[EXERCISE MATERIALS Boundary: Start]
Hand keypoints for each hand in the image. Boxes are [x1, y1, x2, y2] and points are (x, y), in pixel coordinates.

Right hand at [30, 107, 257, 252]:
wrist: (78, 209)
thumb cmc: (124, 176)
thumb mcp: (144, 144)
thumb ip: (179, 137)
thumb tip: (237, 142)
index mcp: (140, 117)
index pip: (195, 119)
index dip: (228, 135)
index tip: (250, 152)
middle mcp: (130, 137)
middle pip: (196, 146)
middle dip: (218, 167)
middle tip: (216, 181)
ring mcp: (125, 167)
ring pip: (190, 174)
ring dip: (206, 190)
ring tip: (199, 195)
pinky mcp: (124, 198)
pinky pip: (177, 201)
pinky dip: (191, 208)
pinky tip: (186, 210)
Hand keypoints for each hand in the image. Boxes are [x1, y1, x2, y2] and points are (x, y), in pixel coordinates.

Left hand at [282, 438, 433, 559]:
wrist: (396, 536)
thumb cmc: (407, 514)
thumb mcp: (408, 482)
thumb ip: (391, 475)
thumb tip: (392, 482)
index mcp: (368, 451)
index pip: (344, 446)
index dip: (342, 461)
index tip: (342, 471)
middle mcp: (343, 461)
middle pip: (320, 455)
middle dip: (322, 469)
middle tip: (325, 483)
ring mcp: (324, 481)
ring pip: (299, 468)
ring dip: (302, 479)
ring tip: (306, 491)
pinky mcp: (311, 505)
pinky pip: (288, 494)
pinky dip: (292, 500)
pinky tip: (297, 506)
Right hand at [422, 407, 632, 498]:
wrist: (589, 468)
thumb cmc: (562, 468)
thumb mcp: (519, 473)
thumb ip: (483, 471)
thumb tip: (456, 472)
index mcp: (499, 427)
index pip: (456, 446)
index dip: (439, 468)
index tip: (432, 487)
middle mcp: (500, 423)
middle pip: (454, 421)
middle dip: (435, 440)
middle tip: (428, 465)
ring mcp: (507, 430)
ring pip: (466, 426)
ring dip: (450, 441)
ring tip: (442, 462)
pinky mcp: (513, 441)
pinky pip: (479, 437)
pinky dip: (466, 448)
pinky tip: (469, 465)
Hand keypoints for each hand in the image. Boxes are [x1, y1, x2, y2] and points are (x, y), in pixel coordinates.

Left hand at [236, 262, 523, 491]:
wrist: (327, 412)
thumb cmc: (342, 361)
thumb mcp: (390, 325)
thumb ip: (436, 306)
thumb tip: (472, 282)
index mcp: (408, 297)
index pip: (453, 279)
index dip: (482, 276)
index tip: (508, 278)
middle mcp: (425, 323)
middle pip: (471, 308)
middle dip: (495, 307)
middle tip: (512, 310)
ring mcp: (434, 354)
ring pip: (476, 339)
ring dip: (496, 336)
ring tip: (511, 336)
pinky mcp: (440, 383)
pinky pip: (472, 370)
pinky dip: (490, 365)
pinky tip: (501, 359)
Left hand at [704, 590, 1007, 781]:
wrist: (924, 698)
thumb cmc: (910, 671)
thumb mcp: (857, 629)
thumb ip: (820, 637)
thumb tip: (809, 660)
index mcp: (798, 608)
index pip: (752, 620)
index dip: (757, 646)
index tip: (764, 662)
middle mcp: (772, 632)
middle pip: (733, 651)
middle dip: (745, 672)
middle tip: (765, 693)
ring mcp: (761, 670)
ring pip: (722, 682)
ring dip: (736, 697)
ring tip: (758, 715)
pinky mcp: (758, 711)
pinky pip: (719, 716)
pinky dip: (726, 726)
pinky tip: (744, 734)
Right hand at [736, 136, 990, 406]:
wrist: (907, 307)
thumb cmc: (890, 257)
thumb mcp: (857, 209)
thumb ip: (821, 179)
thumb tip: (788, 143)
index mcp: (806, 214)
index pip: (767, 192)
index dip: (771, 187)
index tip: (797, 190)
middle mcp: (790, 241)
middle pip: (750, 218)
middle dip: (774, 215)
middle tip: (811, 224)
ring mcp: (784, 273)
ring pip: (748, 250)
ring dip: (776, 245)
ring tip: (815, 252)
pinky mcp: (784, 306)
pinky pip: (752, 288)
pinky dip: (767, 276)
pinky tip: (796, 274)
[EXERCISE MATERIALS Boundary: End]
ACTIVITY:
A complete answer gives every line of the data that includes "wrist".

FINAL ANSWER:
wrist: (78, 209)
wrist: (396, 536)
wrist: (589, 468)
wrist: (327, 412)
wrist: (924, 698)
wrist: (907, 307)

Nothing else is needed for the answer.